(c) Internal Control
Internal control includes organisational plan and all the procedures adopted by the implementing agency to safeguard its assets, control the preciseness and the accuracy of its accounting documents, promote the efficiency of its operations and follow through the policies prescribed by management. The main reference documents for internal control are:
(1) Business plan
(2) Written operational procedures
(3) Budget
(4) Financial ratios.
Each month/quarter the manager of the scheme should write a report evaluating the activities. This report is for internal use only and should be presented to the board of directors.
(d) Auditing
An audit is an extremely necessary exercise for the scheme. A comprehensive audit should be conducted once a year. If possible an independent auditor should be contracted to complete the audit, depending on the volume of business, timing and resources. The board should select a recognised auditing body. In the event of having difficulty in contracting an independent auditor, the report from the manager should be as comprehensive as possible and cover all the areas that would have been covered by an independent audit.
Management auditing examines the operating procedures and methods of the scheme, including its internal controls, assessing their cost effectiveness and efficiency. In management auditing, the examination is not limited to financial records and procedures. It also includes the organisational structure, information technology, marketing strategy and administrative policies.
Financial auditing is the independent examination of the financial statements of an enterprise by an appointed auditor. The audit report produced by the auditor would be used by the board of directors, members, providers, state structures and other organisations.
Key Aspects of Effective Human Resource Management
Human resource management is an essential element of the strategy of an organisation. It helps to determine the staffing needs of an organisation, recruiting and placing personnel and providing training, development, motivation, support and supervision to the human assets of an organisation.
Based on the nature and volume of work, staffing number and pattern is determined. During the first year of activity of the scheme, it may not be possible to hire staff. However, once the funds are available, it should be well thought before hiring the staff that how tough is the job to be performed, the level of qualification needed and the capacity of the organisation to remunerate the staff. Other aspects of human resource management include:
• Standardized recruitment process
• Appointment and placement
• Conducting orientation and training
• Providing challenging responsibilities and autonomy on taking decisions
• Conducting staff performance appraisal
• Reward and continuous appreciation
• Training and development
• Support and supervision
• Discipline
• Benefit package
• Health and safety
4. Cautions for the Management of the Health Micro-Insurance Scheme:
The social objective of the health micro-insurance scheme no way relieves it from the requirements of efficient management.

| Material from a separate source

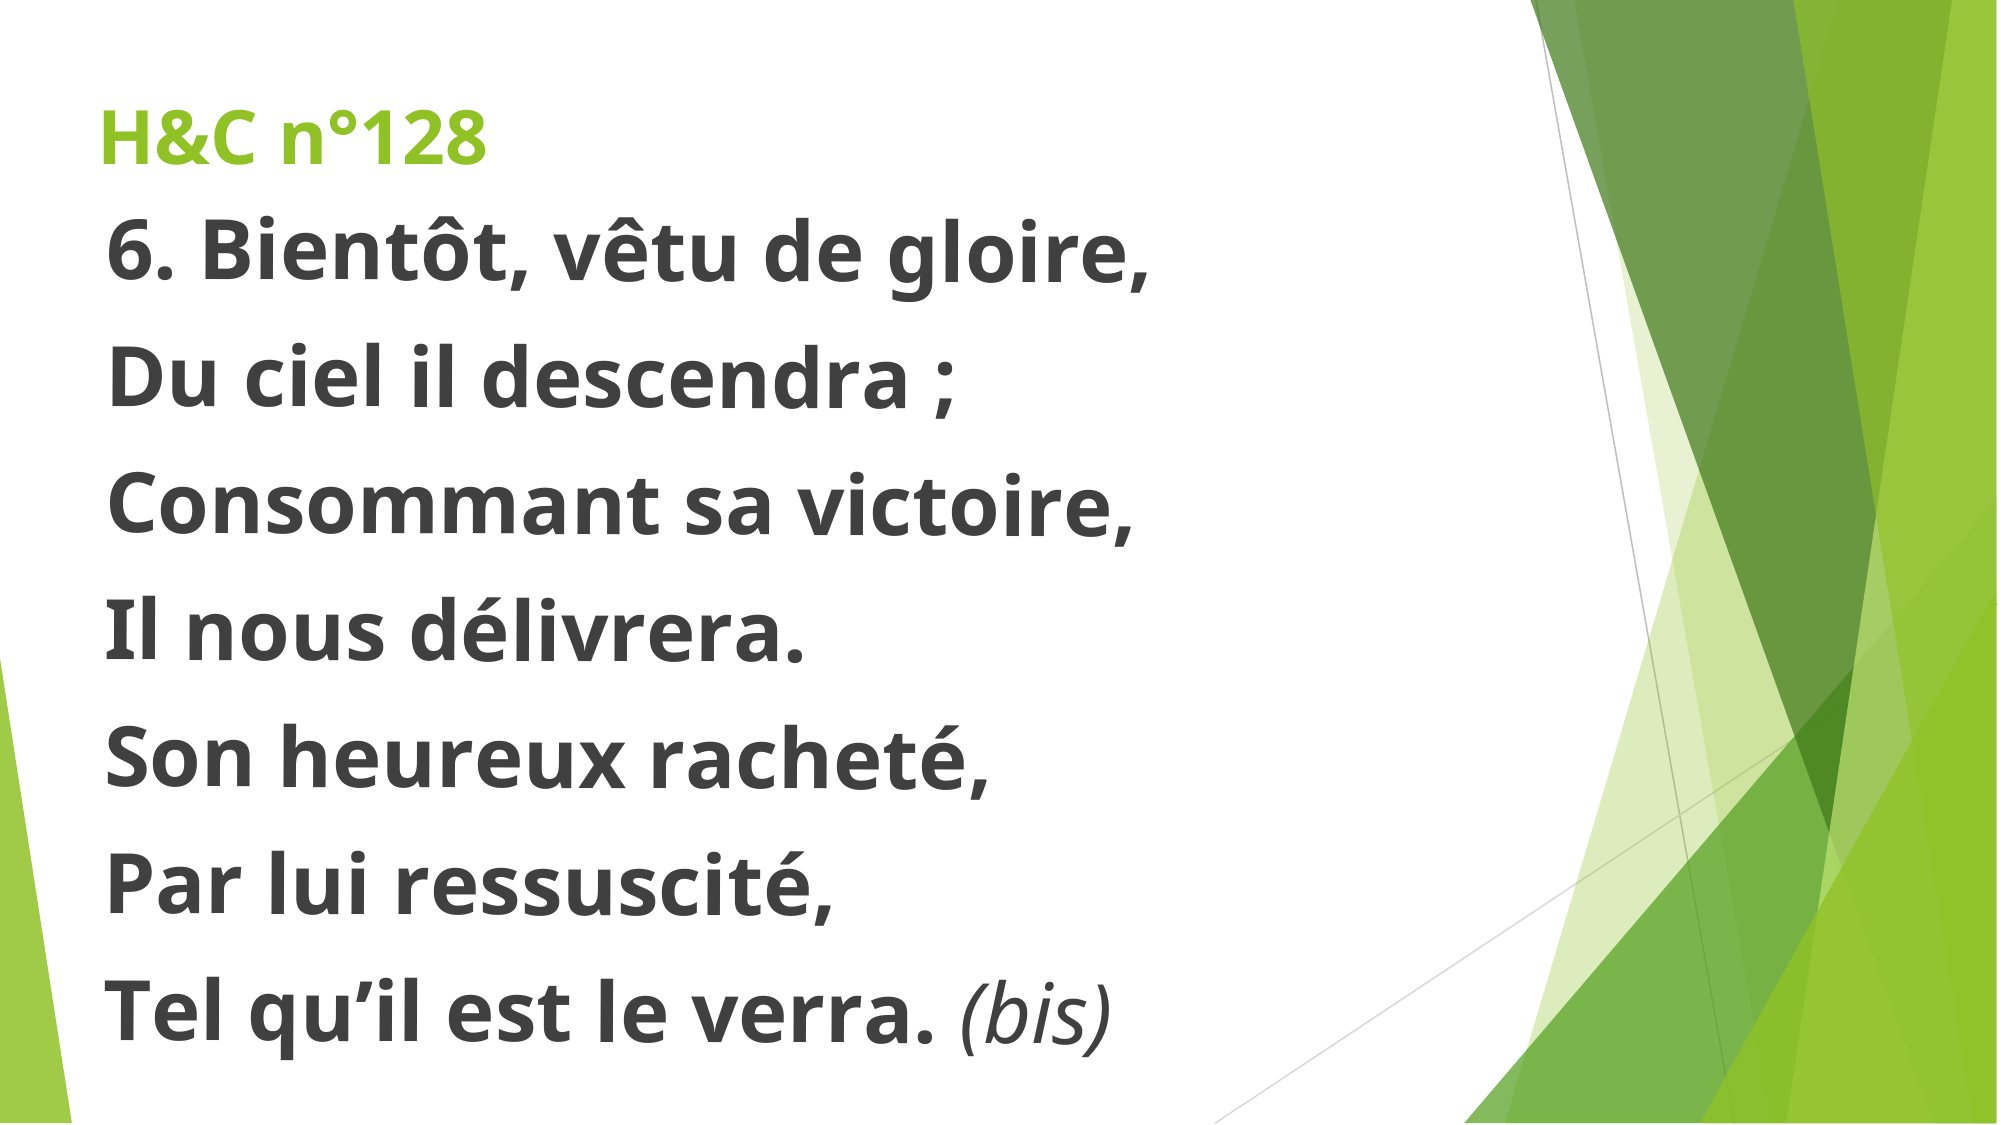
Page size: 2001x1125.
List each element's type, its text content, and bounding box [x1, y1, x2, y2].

text_box 6. Bientôt, vêtu de gloire, Du ciel il descendra ; Consommant sa victoire, Il nous délivrera. Son heureux racheté, Par lui ressuscité, Tel qu’il est le verra. (bis) [88, 173, 1958, 1086]
text_box H&C n°128 [82, 82, 591, 189]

The management of an insurance scheme is technically difficult and hence, rigorous and efficient management is important on two accounts:
(1) Trust: Good management encourages the trust of the members. This is particularly important in a health micro-insurance scheme where the members are required to pay regular contributions without drawing immediate benefits. Since the benefits materialise according to the need which can be after several months, the members must be sure that the scheme will be in a position to help them when during such times. Efficient management will also help keep the confidence level of the service providers. They must be sure that the scheme will always be able to pay the invoices for treatment provided to beneficiaries.

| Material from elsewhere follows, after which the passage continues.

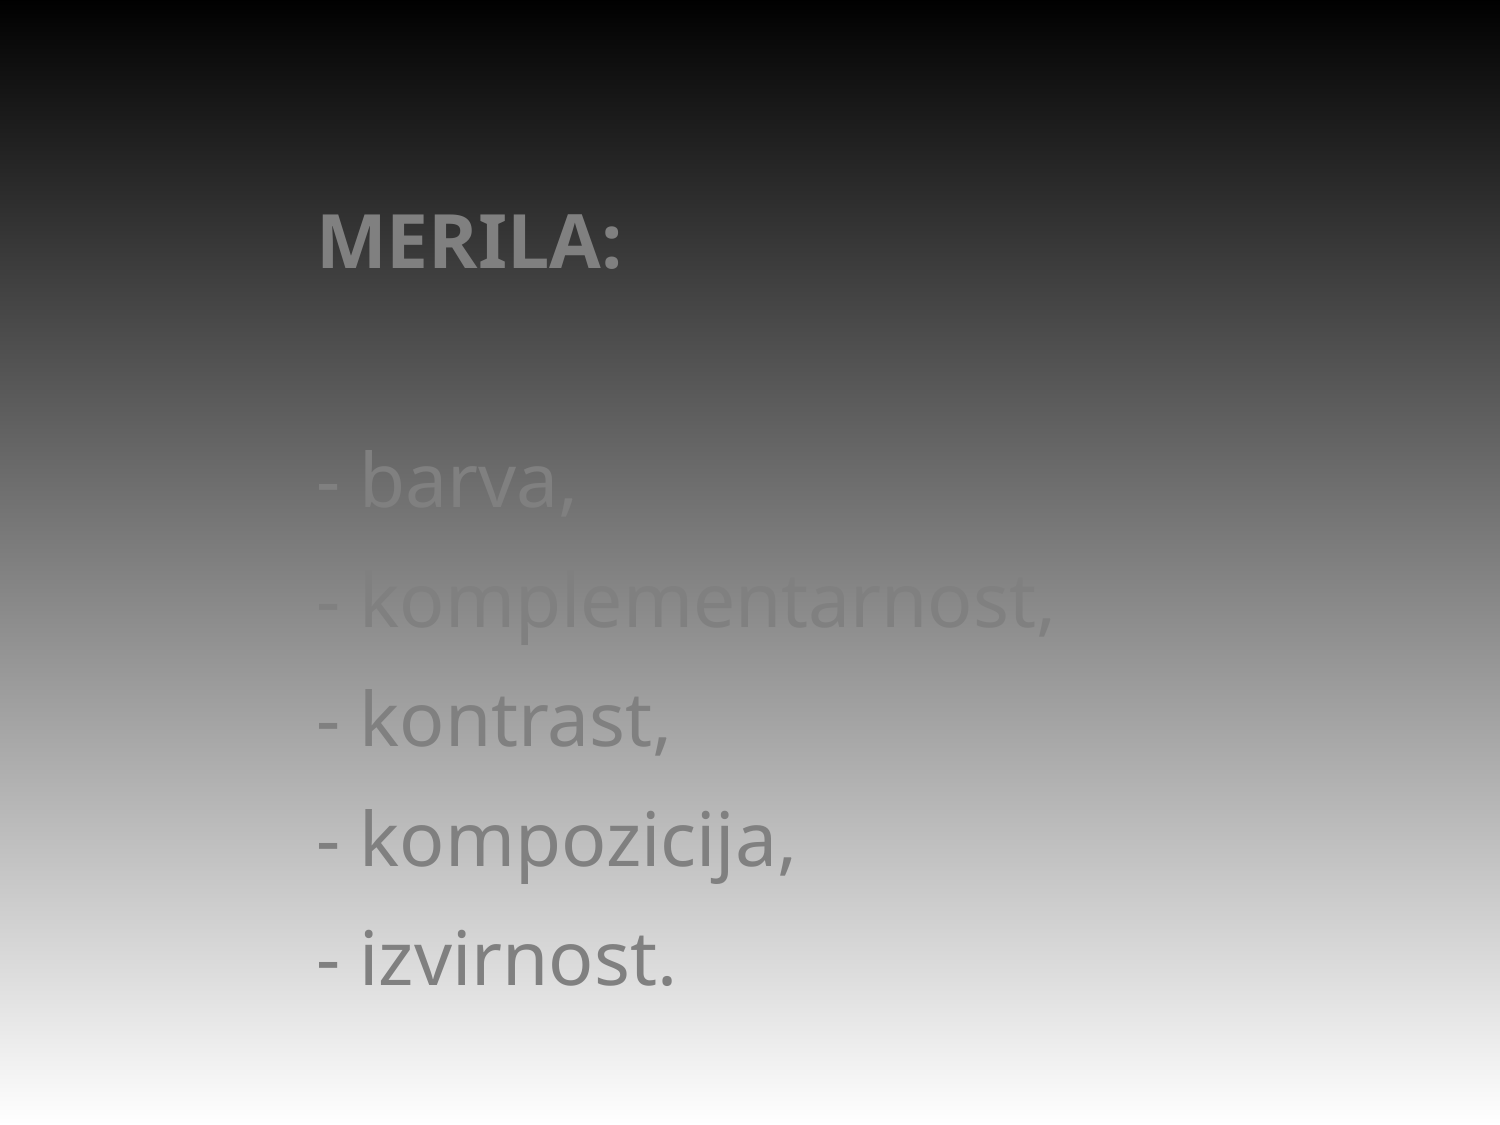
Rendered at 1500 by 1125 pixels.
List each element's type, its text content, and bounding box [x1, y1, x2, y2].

list MERILA: - barva, - komplementarnost, - kontrast, - kompozicija, - izvirnost. [301, 66, 1500, 1047]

(2) Viability of the Scheme: A health micro-insurance scheme manages itself against risk of illness. It is a financial instrument which is relatively complex to manage: by definitions, the concept of risk involves a degree of uncertainly and this, as well as the coverage of risks, often involves adverse selection, moral hazard, over-prescribing etc. A scheme must therefore equip itself with budgeting and control mechanisms, accounting and financial tools and strict and efficient monitoring to meet any eventuality and be in a position to fulfil its commitments towards its members and service providers.